WRITTEN TASK
Your task is to output, without alteration, each line from the one containing "Question: XState FSMs" through the final line of the records below.
[DATA EXCERPTS]
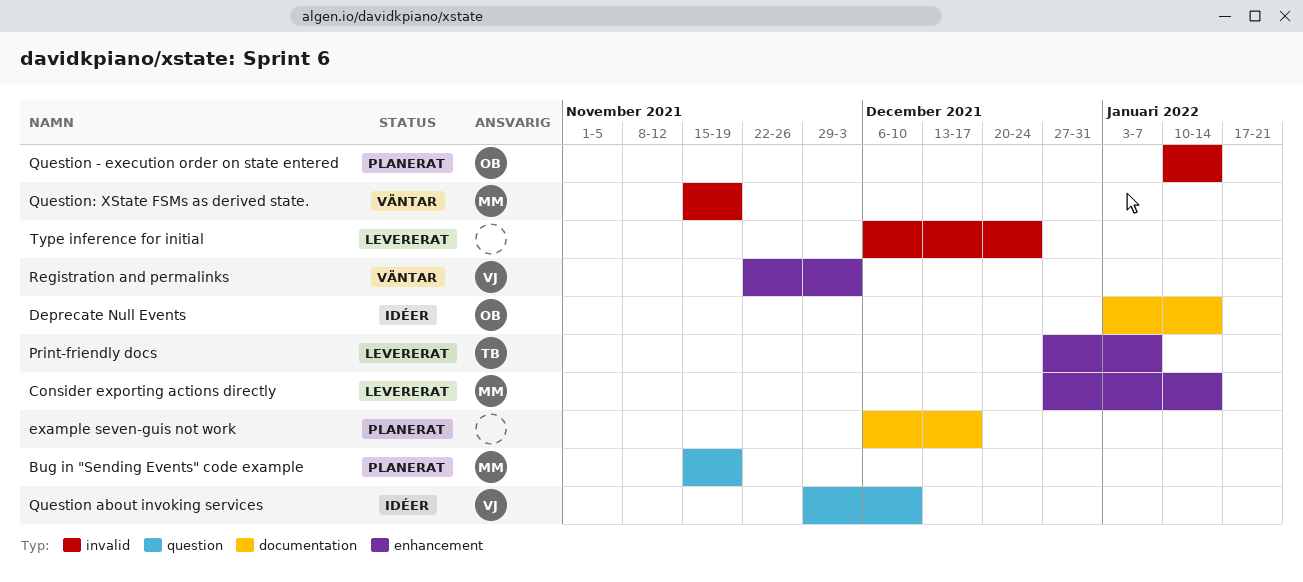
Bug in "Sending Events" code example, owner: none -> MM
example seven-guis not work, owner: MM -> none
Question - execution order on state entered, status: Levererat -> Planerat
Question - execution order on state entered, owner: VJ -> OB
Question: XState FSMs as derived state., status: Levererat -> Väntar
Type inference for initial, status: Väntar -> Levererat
[/DATA EXCERPTS]
RESPONSE TO THIS EXERCISE
Question: XState FSMs as derived state., status: Levererat -> Väntar
Type inference for initial, status: Väntar -> Levererat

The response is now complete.